Bad Karma: Fisker says its electric drivetrain and battery pack are not to blame for a fire in a plug-in Karma in California earlier this month.

Plug-in Fisker Karma to be recalled to fix faulty fan after Californian fire

20 Aug 2012

A FAULTY cooling fan has been blamed for at least one recent fire in plug-in Fisker Karma range-extender petrol-electric cars in the United States, prompting the American company to recall the vehicles to replace the part.

However, the cause of another fire, in a Karma garaged in Texas in May, remains unclear and the subject of further investigation.

Fisker Automotive says its lithium-ion batteries and electric powertrain have been cleared of any fault in a recent fire involving a Karma on a California roadside, badly damaging the vehicle on August 10.

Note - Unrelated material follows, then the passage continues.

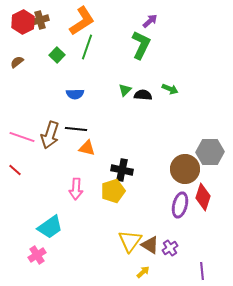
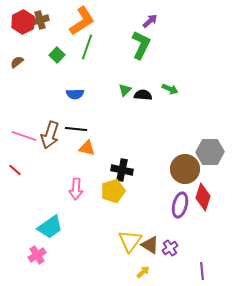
pink line: moved 2 px right, 1 px up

The company says an investigation by its engineers and independent fire forensic experts traced the blaze to a low-temperature cooling fan in the front left of the car, forward of the front wheel.

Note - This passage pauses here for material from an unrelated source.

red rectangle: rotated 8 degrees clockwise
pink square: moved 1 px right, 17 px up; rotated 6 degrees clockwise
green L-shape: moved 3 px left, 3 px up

Published images taken by passers-by appear to support that theory, showing flames engulfing that portion the car, well away from batteries stored under the floor of the vehicle.

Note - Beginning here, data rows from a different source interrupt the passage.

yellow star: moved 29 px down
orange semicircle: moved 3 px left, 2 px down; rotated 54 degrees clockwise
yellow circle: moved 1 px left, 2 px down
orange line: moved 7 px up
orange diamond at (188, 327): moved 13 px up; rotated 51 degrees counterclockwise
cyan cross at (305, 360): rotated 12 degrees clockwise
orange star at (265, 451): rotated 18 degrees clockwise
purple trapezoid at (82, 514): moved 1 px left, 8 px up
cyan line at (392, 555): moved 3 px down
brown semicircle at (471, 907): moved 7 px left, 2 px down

“The final conclusion was that this sealed component had an internal fault that caused it to fail, overheat and start a slow-burning fire,” Fisker said in a statement.

“Fisker has today voluntarily elected to conduct a recall with respect to this cooling fan unit.

 center imageFrom top: Fisker's Tony Posawatz Fisker Atlantic.

“The company is working with the responsible supplier and this recall campaign is not expected to have a material financial impact on Fisker.”

The company says that, as well as replacing the fan, an extra fuse will be fitted for added protection.

Although the number of vehicles recalled was not announced by Fisker, it claims to have sold more than 1000 Karmas since December.

Fisker executive chairman and co-founder Henrik Fisker said the company was committed to responding swiftly and decisively to events such as this to ensure total customer satisfaction.

“This incident resulted from a single, faulty component, not our unique EV powertrain or the engineering of the Karma,” he said.

“As this situation demonstrates, Fisker Automotive is dedicated to doing whatever is necessary to address safety and quality concerns.”

California-based Fisker launched the range-extender Karma in December 2011, but immediately ran into problems when battery coolant was found to be leaking on vehicles being built at the Valmet factory in Finland where the cars are made under contract.

Because of the risk of an electric short-circuit and fire in the battery pack, the first 239 Karmas were recalled by Fisker.

The Texas fire is still the subject of speculation, with Fisker saying the details of the blaze were “not in the public domain”.

The Karma coupe allegedly caught fire in a garage, not only badly damaging the Karma but two other cars – a Honda NSX and Mercedes-Benz roadster – and the house as well.

The owner of the car said he had driven the car into his garage in suburban Houston three minutes before, without plugging it in.

Fisker later released a statement saying the lithium-ion battery pack had been found intact and did not appear to be a contributing factor.

Fires are not Fisker’s only issue, with finance problems also besetting the company.

Earlier this year, Fisker was denied access to more than half of $529 million ($A506m) in government loans it had been relying on, and is reportedly now seeking about $150 million in venture capital.

The financial upheaval has forced Fisker to shelve plans to build a second model, the Atlantic, in Delaware.

The company is now looking to former General Motors executive Tony Posawatz to guide it through its current issues.

The former head of GM’s Volt program has been appointed Fisker Automotive chief executive officer, replacing Tom LaSorda.